I think you just need to clarify to yourself what the behaviour of a mouse hitting a wall would be, in terms of coordinates.
Hopefully this terrible image helps;

Whenever the mouse moves, you want to check if it's in the forbidden region (the region beyond the wall; the no man's land). To do this, just check if the x coordinate (assuming a horizontal wall in this example) of the mouse is beyond its limit (the x coordinate of the wall).
If it is, move the mouse back to the wall, preserving its y value (set its x coordinate to that of the wall)
FOR A CAGE:
The case of having a surrounding, square wall is a little bit more complicated, in terms of where to place the mouse when breaching the wall.
Observe that there are 8 different regions to consider where the mouse could enter the 'forbidden zone', and each boundary should translate the mouse differently.
The coordinate of the boundary corners are in red (and consist of 4 values; xL, xR, yT, yB for left, right, top, bottom respectively)).

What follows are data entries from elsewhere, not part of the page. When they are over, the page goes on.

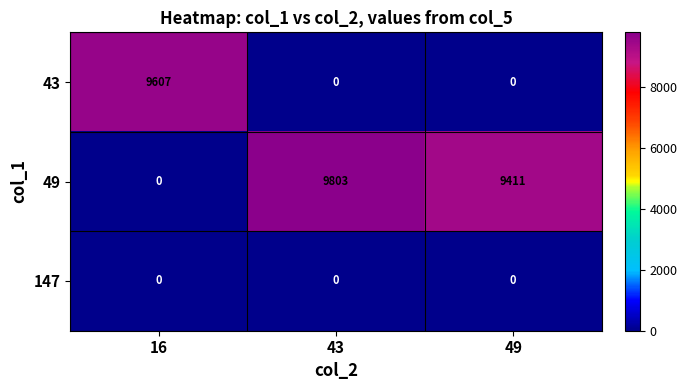

List the series in order of their peak value, highest first.

49, 43, 147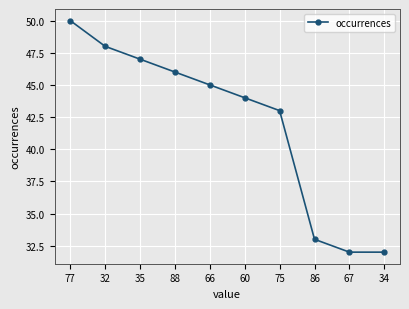

What is the difference between the maximum and second lowest values?

18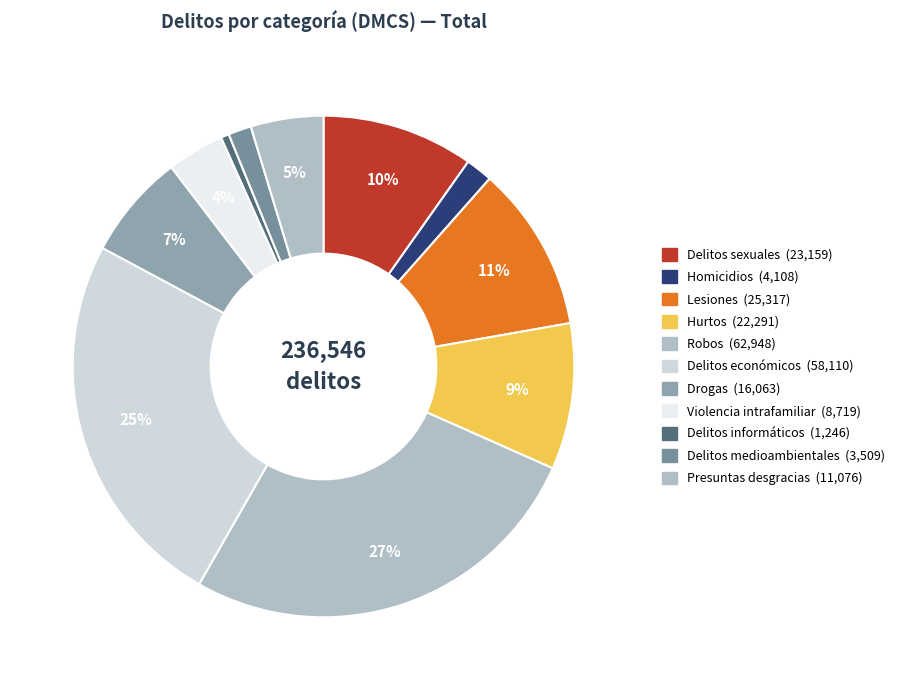

How many slices are in this pie chart?

11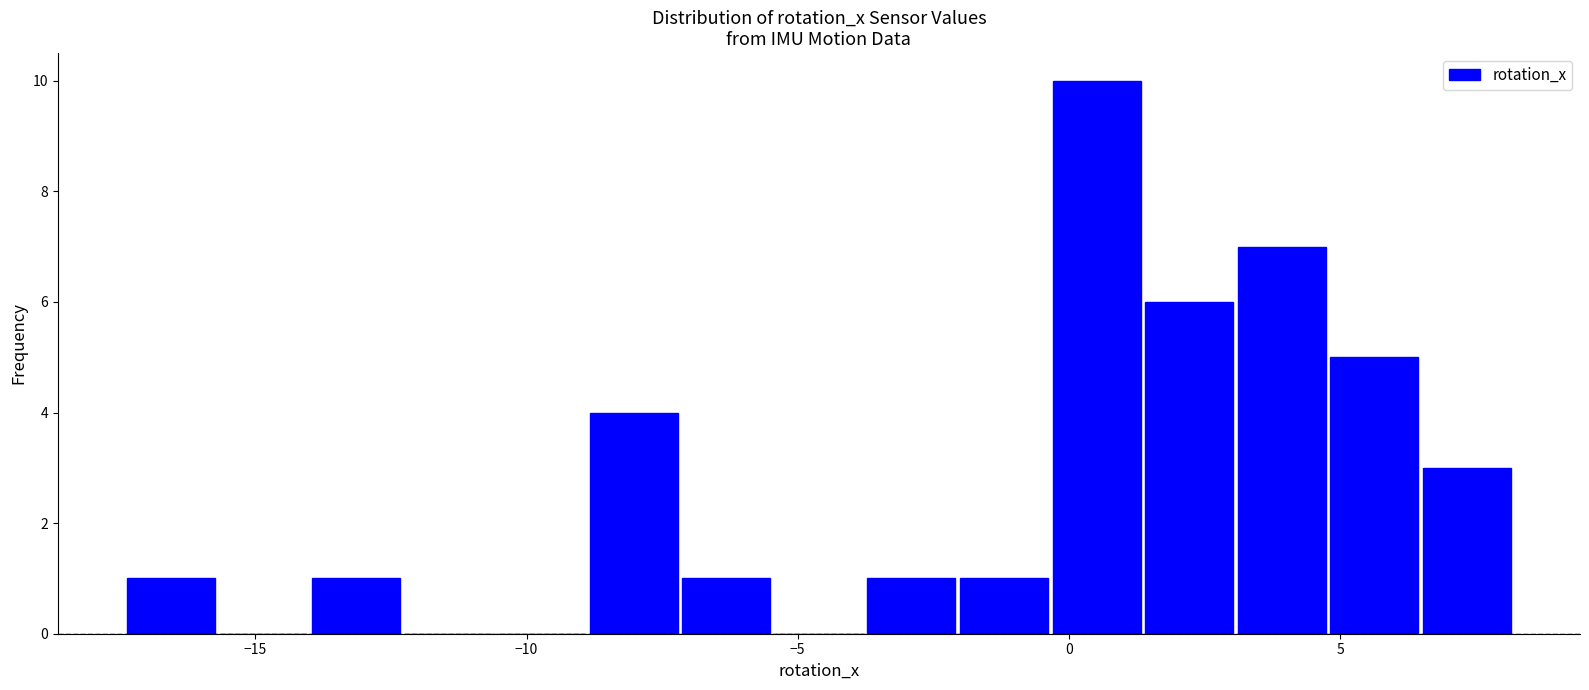

Read against the x-axis, roughly where is the centre of the tallest bar?

0.5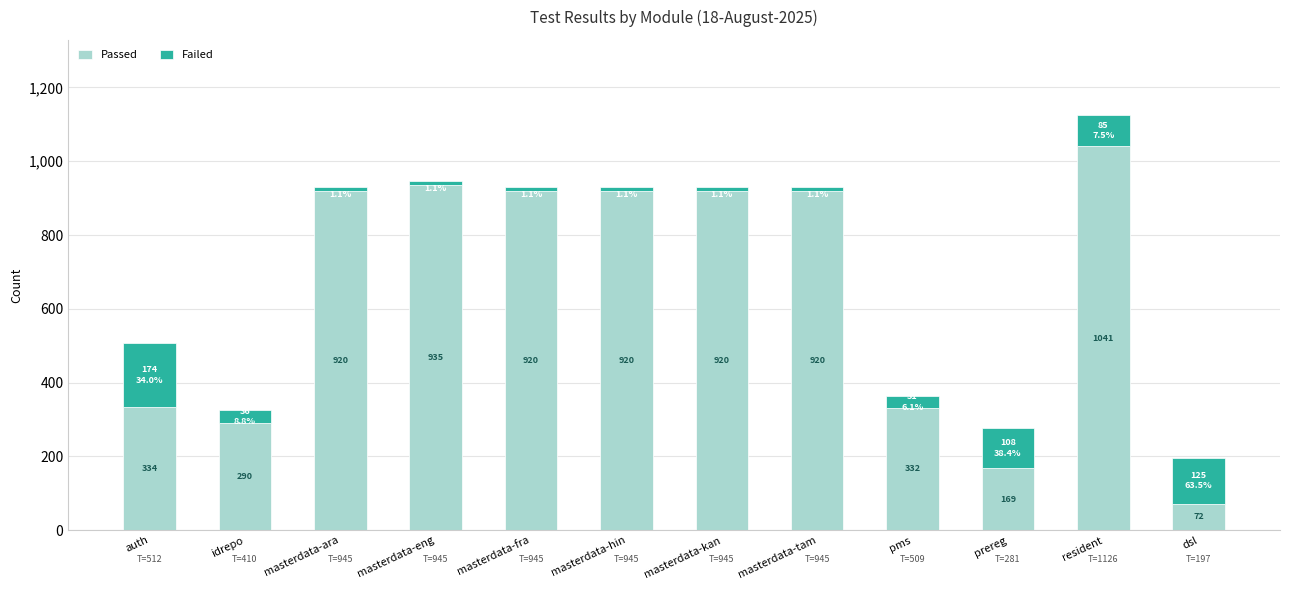

At which category is the sum across all series the highest?

resident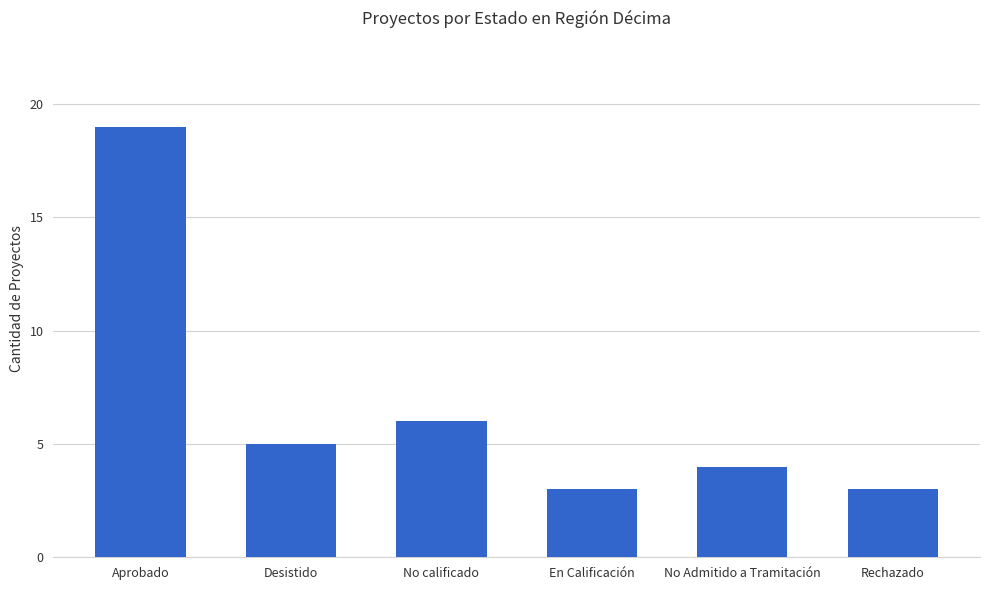

What is the change in value from No calificado to Rechazado?

-3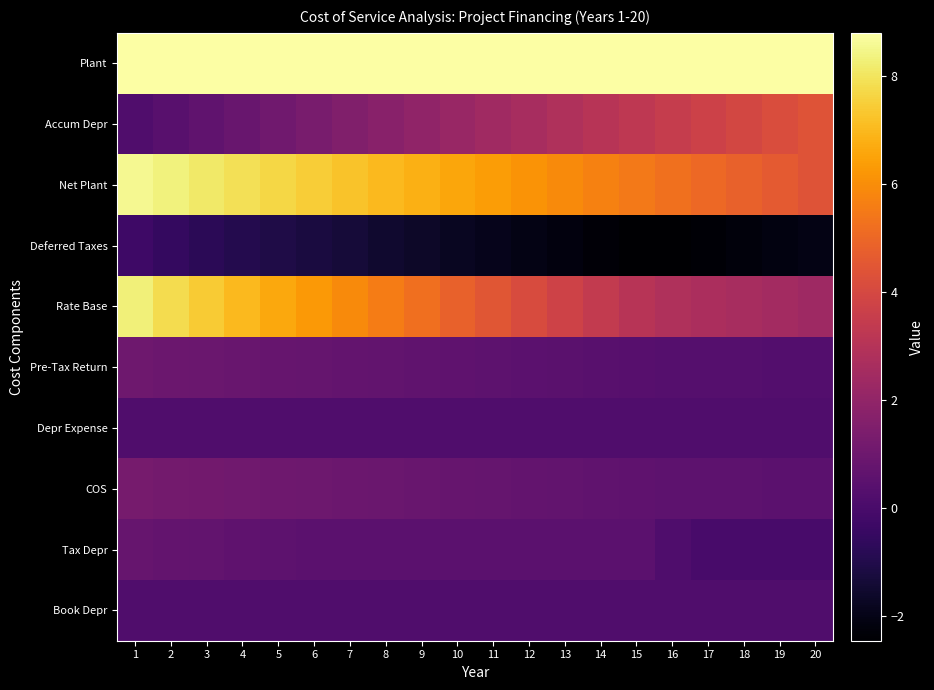

What is the maximum value shown in the chart?

8.8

The green text in each region describes the conditions that must all be true for the mouse to lie in that region (they're how you detect the mouse must be in that region) where x and y are the mouse coordinates.

You can see that the four 'side' regions involve a simple translation; just altering one of the coordinates of the mouse (the x coordinate for a vertical wall, y for a horizontal wall) to match that of the wall.
The four 'corner' regions can entirely change the mouse coordinate (to their corner coordinate!)